Unbiased estimation of covariance matrix for multiply censored data Chemical analyses of environmental samples are often censored below at reporting limits or various detection/quantitation limits.  The latter can vary, usually in proportion to the values of other variables.  For example, a sample with a high concentration of one compound might need to be diluted for analysis, resulting in proportional inflation of the censoring limits for all other compounds analyzed at the same time in that sample.  As another example, sometimes the presence of a compound can alter the response of the test to other compounds (a "matrix interference"); when this is detected by the laboratory, it will inflate its reporting limits accordingly.
I am seeking a practical way to estimate the entire variance-covariance matrix for such datasets, especially when many of the compounds experience more than 50% censoring, which is often the case.  A conventional distributional model is that the logarithms of the (true) concentrations are multinormally distributed, and this appears to fit well in practice, so a solution for this situation would be useful.

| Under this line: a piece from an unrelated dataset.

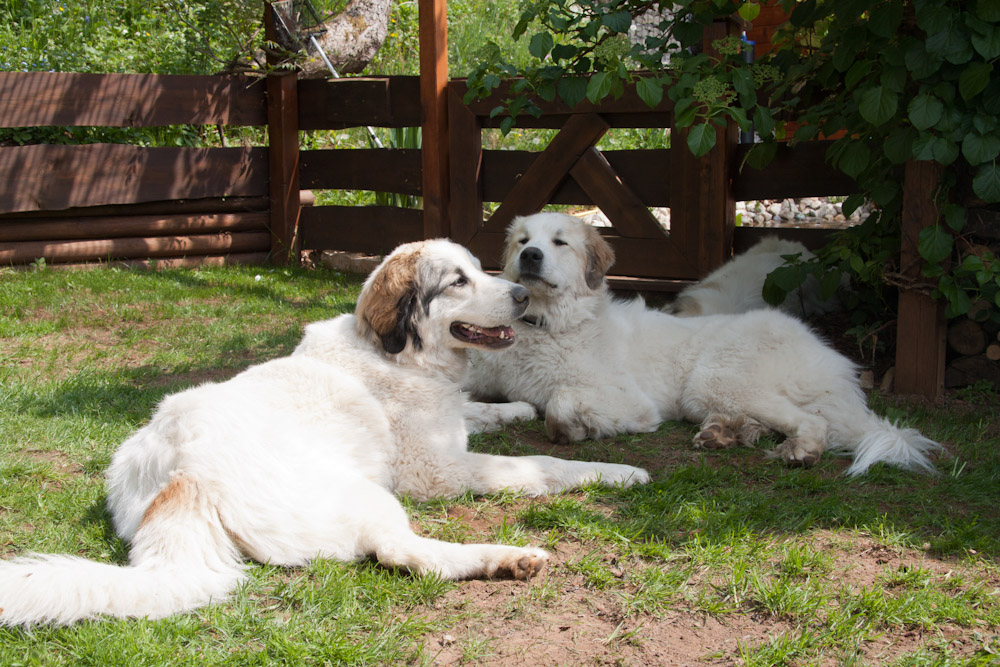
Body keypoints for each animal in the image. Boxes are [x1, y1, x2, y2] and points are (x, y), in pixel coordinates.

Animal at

(By "practical" I mean a method that can reliably be coded in at least one generally available software environment like R, Python, SAS, etc., in a way that executes quickly enough to support iterative recalculations such as occur in multiple imputation, and which is reasonably stable [which is why I am reluctant to explore a BUGS implementation, although Bayesian solutions in general are welcome].)

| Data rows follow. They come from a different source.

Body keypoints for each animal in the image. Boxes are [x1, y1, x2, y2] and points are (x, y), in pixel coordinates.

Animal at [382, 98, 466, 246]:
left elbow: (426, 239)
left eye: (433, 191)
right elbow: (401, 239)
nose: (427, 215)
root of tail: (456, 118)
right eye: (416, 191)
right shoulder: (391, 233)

Many thanks in advance for your thoughts on this matter.
 A: I have not full internalized the issue of matrix interference but here is one approach. Let:
$Y$ be a vector that represents the concentration of all the target compounds in the undiluted sample.
$Z$ be the corresponding vector in the diluted sample.
$d$ be the dilution factor i.e., the sample is diluted $d$:1.
Our model is:
$Y \sim N(\mu,\Sigma)$
$Z = \frac{Y}{d} + \epsilon$
where $\epsilon \sim N(0,\sigma^2\ I)$ represents the error due to dilution errors.
Therefore, it follows that:
$Z \sim N(\frac{\mu}{d}, \Sigma + \sigma^2\ I)$
Denote the above distribution of $Z$ by $f_Z(.)$.
Let $O$ be the observed concentrations and $\tau$ represent the test instrument's threshold below which it cannot detect a compound. Then, for the $i^{th}$ compound we have:
$O_i = Z_i I(Z_i > \tau) + 0 I(Z_i \le \tau)$ 
Without loss of generality let the first $k$ compounds be such that they are below the threshold. Then the likelihood function can be written as:
$L(O_1, ... O_k, O_{k+1},...O_n |- ) = [\prod_{i=1}^{i=k}{Pr(Z_i \le \tau)}]  [\prod_{i=k+1}^{i=n}{f(O_i |-)}]$ 
where
$f(O_i |-) = \int_{j\neq i}{f_Z(O_i|-) I(O_i > \tau)}$
Estimation is then a matter of using either maximum likelihood or bayesian ideas. I am not sure how tractable the above is but I hope it gives you some ideas.
A: Another more computationally efficient option would be to fit the covariance matrix by moment matching using a model that has been called the "dichomized Gaussian", really just a Gaussian copula model.  
A recent paper from Macke et al 2010 describes a closed form procedure for fitting this model which involves only the (censored) empirical covariance matrix and the calculation of some bivariate normal probabilities.  The same group (Bethge lab at MPI Tuebingen) has also described hybrid discrete/continuous Gaussian models which are probably what you want here (i.e., since the Gaussian RVs aren't fully "dichotomized" -- only those below threshold). 
Critically, this is not an ML estimator, and I'm afraid I don't know what its bias properties are.
A: How many compounds are in your sample?  (Or, how big is the covariance matrix in question?).  
Alan Genz has some very nice code in a variety of languages (R, Matlab, Fortran; see here) for computing integrals of multivariate normal densities over hyper-rectangles (i.e., the kinds of integrals you need to evaluate the likelihood, as noted by user28).
I've used these functions ("ADAPT" and "QSIMVN") for integrals up to around 10-12 dimensions, and several functions on that page advertise integrals (and associated derivatives you might need) for problems up to dimension 100.  I don't know if that's enough dimensions for your purposes, but if so it could presumably allow you to find maximum likelihood estimates by gradient ascent.